The buzz of the bee helped my attitude shift. The daintiness of the butterfly flitting from flower to flower opened my eyes. Neither the bee nor the butterfly seemed at all concerned that the pollen they were busily collecting was from a weed flower and not a “real” flower. They seemed to be perfectly content with their meal. It occurred to me, that neither bee nor butterfly probably knew a weed flower from a regular flower anyway. Furthermore, I don’t think they would care. They need pollen. God supplied pollen. Their needs are fulfilled.

How many times does God provide for me and I turn away His provision, His gift because I see the weeds and not the flowers on the weeds? To my daughter who comes bounding off her bus and who snatches a handful of weeds for me because the white flowers with yellow centers are “pretty” it doesn’t matter. To the bee and the butterfly it doesn’t matter. Why does it matter to me?

Unlike the bee, the butterfly or my daughter I have the nerve to have a “standard” for the way God chooses to provide for my needs.

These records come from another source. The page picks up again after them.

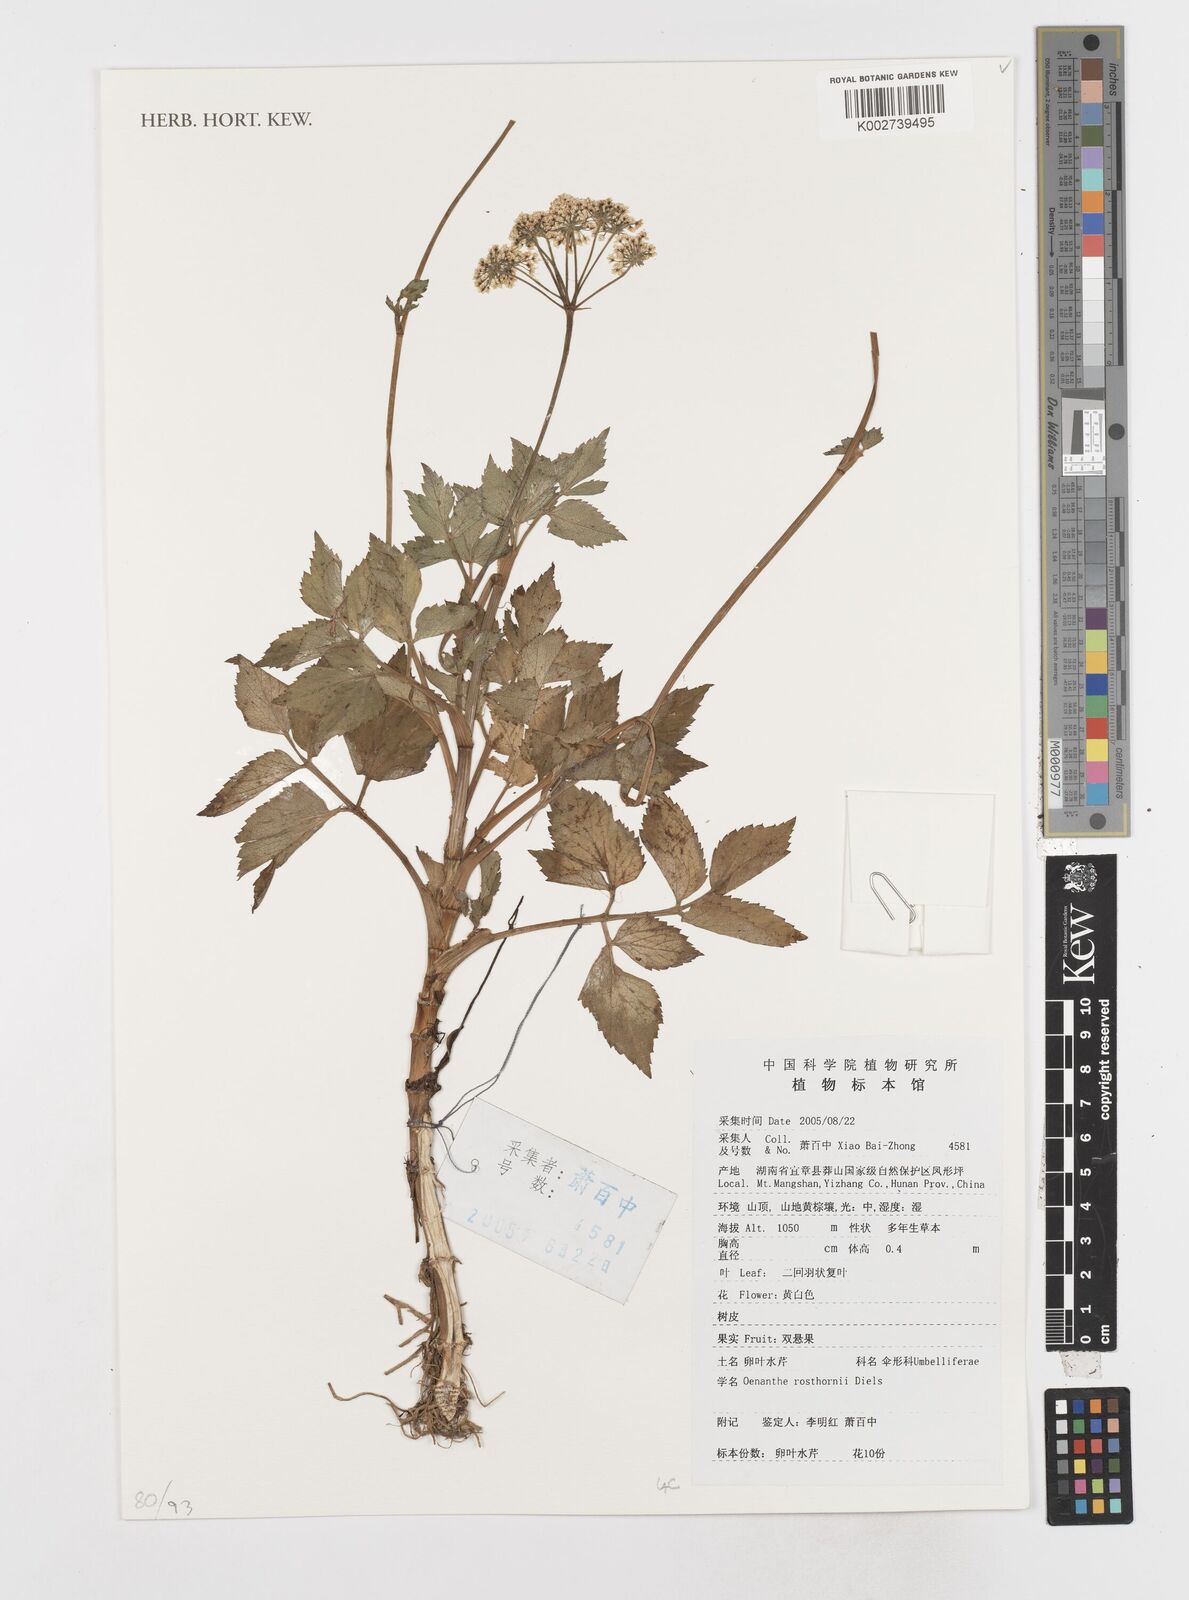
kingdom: Plantae
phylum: Tracheophyta
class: Magnoliopsida
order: Apiales
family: Apiaceae
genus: Oenanthe
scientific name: Oenanthe javanica
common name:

Another confession, I also have a horrible habit of setting a “standard” of what God provides for my needs.

The Lord’s Prayer has us pray, “Give us this day our daily bread…” it doesn’t say “Give us this day our daily (insert type of bread here)…”   There’s no tag line with various bread type suggests – wheat, rye, pumpernickel, pita etc…

When Abraham took his son up on the mountain where he planned to follow God’s direction and sacrifice him as an offering he said to Isaac, when quizzed about the where the sacrifice was, that God himself would provide. Abraham had no idea he’d find a ram caught in the bushes, but he did. You can bet Abraham didn’t hesitate to accept God’s provision either thinking, “Why not a lamb, or an ox”?

I’m just a woman with a family and many are our daily needs. Who am I to questions or restrict or try to dictate how, when and where God supplies those needs? Who am I to turn down His provision because it doesn’t meet MY standards?!

As we pull away from the roadside the flowering weeds wave in the breeze, the bee and the butterfly have moved on to a new dining hall and the flowering weeds my daughter picked are already dying snatched from their stalks. But alive in me is the assurance God indeed does provide if only I stop looking at the packaging and see instead the blessing.